● JOB ITEM:
Within the lines below, find those that hold the string "footer" and copy each one.

● EXERCISE DATA:
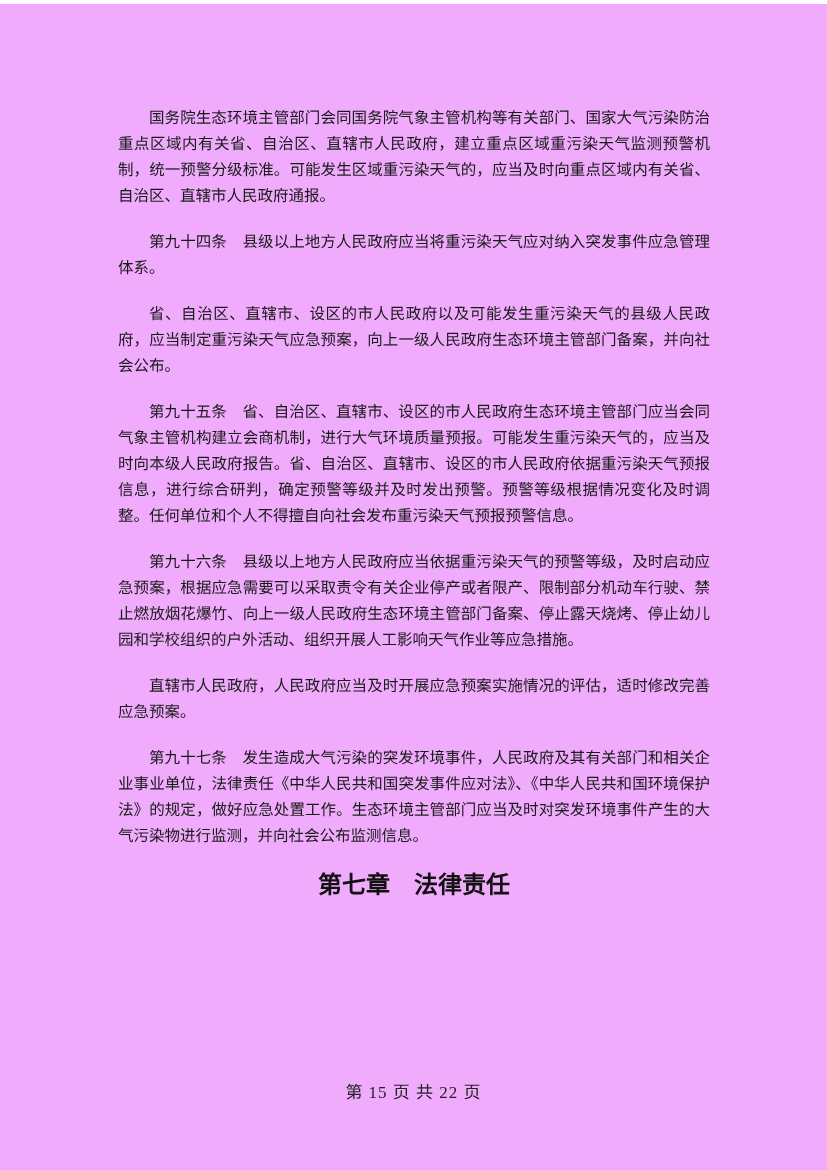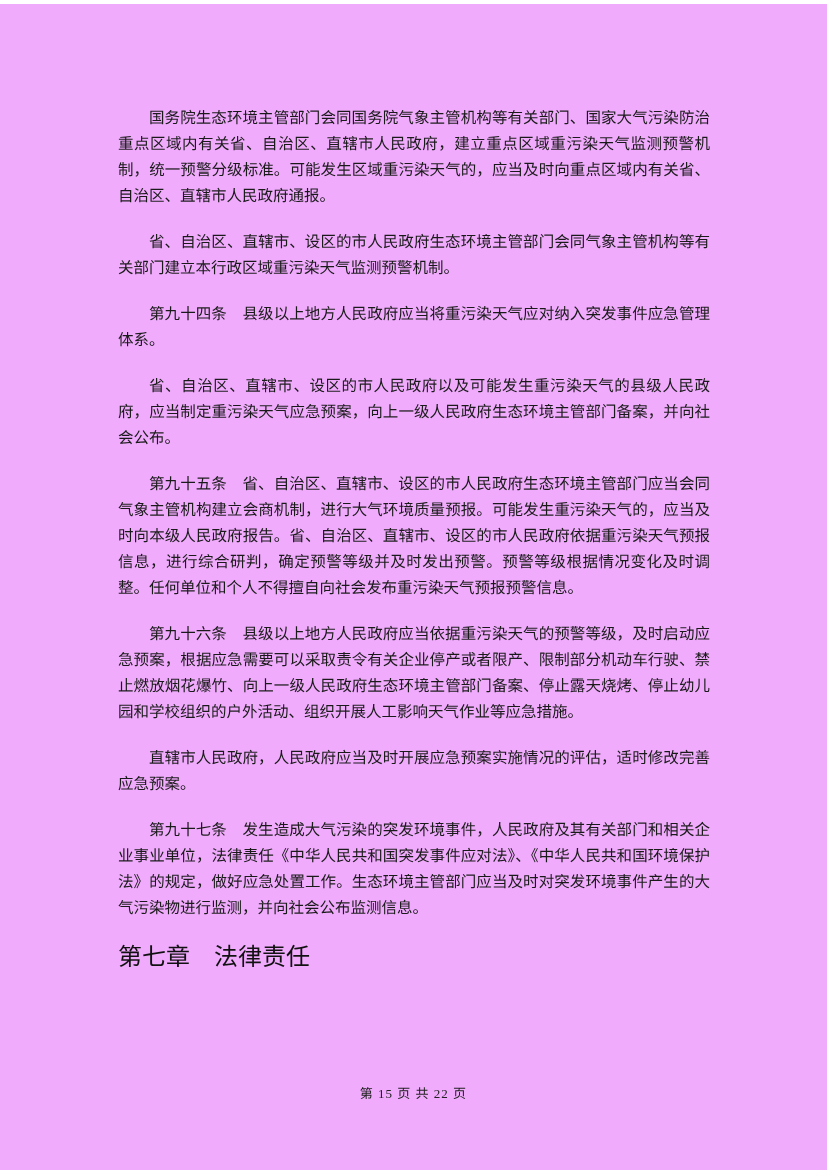--- a/index.html
+++ b/index.html
@@ -28,48 +28,48 @@
     font-size: 15.5px;
     line-height: 26px;
     color: #1a1a1a;
     text-align: justify;
     text-indent: 2em;
     margin: 0 0 20px 0;
     word-break: break-all;
   }
   .chapter-heading {
     font-family: "Liberation Sans", "DejaVu Sans", sans-serif;
-    font-weight: normal;
+    font-weight: bold;
     font-size: 24px;
     line-height: 32px;
     color: #111111;
+    text-align: center;
     margin: 16px 0 0 0;
   }
   .page-footer {
     position: absolute;
     top: 1080px;
     left: 0;
     width: 100%;
     text-align: center;
   }
   .page-footer span {
     font-family: "Liberation Serif", "DejaVu Serif", serif;
-    font-size: 13px;
+    font-size: 17px;
     line-height: 16px;
     color: #222222;
     letter-spacing: 1px;
   }
 </style>
 </head>
 <body>
 
 <div class="page">
   <main class="content">
     <p class="body-para">国务院生态环境主管部门会同国务院气象主管机构等有关部门、国家大气污染防治重点区域内有关省、自治区、直辖市人民政府，建立重点区域重污染天气监测预警机制，统一预警分级标准。可能发生区域重污染天气的，应当及时向重点区域内有关省、自治区、直辖市人民政府通报。</p>
-    <p class="body-para">省、自治区、直辖市、设区的市人民政府生态环境主管部门会同气象主管机构等有关部门建立本行政区域重污染天气监测预警机制。</p>
     <p class="body-para">第九十四条　县级以上地方人民政府应当将重污染天气应对纳入突发事件应急管理体系。</p>
     <p class="body-para">省、自治区、直辖市、设区的市人民政府以及可能发生重污染天气的县级人民政府，应当制定重污染天气应急预案，向上一级人民政府生态环境主管部门备案，并向社会公布。</p>
     <p class="body-para">第九十五条　省、自治区、直辖市、设区的市人民政府生态环境主管部门应当会同气象主管机构建立会商机制，进行大气环境质量预报。可能发生重污染天气的，应当及时向本级人民政府报告。省、自治区、直辖市、设区的市人民政府依据重污染天气预报信息，进行综合研判，确定预警等级并及时发出预警。预警等级根据情况变化及时调整。任何单位和个人不得擅自向社会发布重污染天气预报预警信息。</p>
     <p class="body-para">第九十六条　县级以上地方人民政府应当依据重污染天气的预警等级，及时启动应急预案，根据应急需要可以采取责令有关企业停产或者限产、限制部分机动车行驶、禁止燃放烟花爆竹、向上一级人民政府生态环境主管部门备案、停止露天烧烤、停止幼儿园和学校组织的户外活动、组织开展人工影响天气作业等应急措施。</p>
     <p class="body-para">直辖市人民政府，人民政府应当及时开展应急预案实施情况的评估，适时修改完善应急预案。</p>
     <p class="body-para">第九十七条　发生造成大气污染的突发环境事件，人民政府及其有关部门和相关企业事业单位，法律责任《中华人民共和国突发事件应对法》、《中华人民共和国环境保护法》的规定，做好应急处置工作。生态环境主管部门应当及时对突发环境事件产生的大气污染物进行监测，并向社会公布监测信息。</p>
     <h1 class="chapter-heading">第七章　法律责任</h1>
   </main>
   <footer class="page-footer">
     <span>第 15 页 共 22 页</span>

● EXERCISE RESULT:
   .page-footer {
   .page-footer span {
   <footer class="page-footer">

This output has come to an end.